The restaurant at Kits Beach

2153

I was out for a stroll at the beach yesterday and was excited to see that the new restaurant seems to be taking shape. Let’s face it, this project should be a huge success. I’m looking forward to sitting on the upper patio with a few friends and more than a few cold ones. It’s long overdue, as the former facilities were nothing short of embarassing. Still, there is a group of Kits point residents that feel this development is infringing on their rights at homeowners in the area. What is it with this Kits enclave? It was their Kits Point Residents Association that proposed to ban the bus tour stop at the Maritime Museum a few years back.

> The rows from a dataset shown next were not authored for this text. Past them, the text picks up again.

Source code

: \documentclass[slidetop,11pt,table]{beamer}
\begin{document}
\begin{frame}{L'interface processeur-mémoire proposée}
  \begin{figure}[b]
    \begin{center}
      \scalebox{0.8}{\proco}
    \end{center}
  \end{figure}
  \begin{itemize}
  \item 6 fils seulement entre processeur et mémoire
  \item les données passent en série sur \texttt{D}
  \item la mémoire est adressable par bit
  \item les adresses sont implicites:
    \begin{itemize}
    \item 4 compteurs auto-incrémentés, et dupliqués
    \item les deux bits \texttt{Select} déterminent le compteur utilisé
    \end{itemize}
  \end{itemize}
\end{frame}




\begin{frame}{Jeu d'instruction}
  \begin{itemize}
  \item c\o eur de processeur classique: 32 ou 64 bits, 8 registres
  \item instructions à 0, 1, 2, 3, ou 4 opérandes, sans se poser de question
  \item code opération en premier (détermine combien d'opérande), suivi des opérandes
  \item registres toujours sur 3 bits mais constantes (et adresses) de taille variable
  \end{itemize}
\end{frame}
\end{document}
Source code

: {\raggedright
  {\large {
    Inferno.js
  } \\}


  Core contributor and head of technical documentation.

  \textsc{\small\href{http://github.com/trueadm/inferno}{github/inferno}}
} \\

If it was up to the Kits Point Residents Association, the Maritime Museum and Planetarium would be boarded up and Bard on the Beach would be relocated to Cultus Lake!

Last modified: April 12, 2008

One Response to " The restaurant at Kits Beach "

  1. JC says:

    Mikey’s line of argument is a dead give away that he is likely speaking for the developers of this sad project.

    Attacking the neighbours for speaking up in favour of preserving a very popular and lively public space and against what is looking to be an eyesore of a building in a formerly public park is a desperate tactic “Mikey”. It seems to me the neighbours had it right in this case. But if you can find a neighbourhood that welcomes the destruction of public parks, the replacement of parkland with late night booze cans (not incidentally operated by over the hill restaurateurs with little charm and a miserable track record) let us know.

    Most people are now aware of the stink surrounding the park board and city’s “process” and the fact that the developer has acted opportunistically and very ungenerously towards those bodies and the public. And if they are not, one look at this cold steel shed will confirm that someone must have had a gun to their head when this thing was approved.

    But, Mikey likes his “cold ones” and hasn\’t figured out that generations of Vancouverites have managed to enjoy a drink at the beach without feeling the need to destroy the ambiance of a quiet place in the process.

    In any event, around November, when the rain is driving sideways and patrons are nowhere to be seen, Mikey will likely be elsewhere and the developer will wish he were too.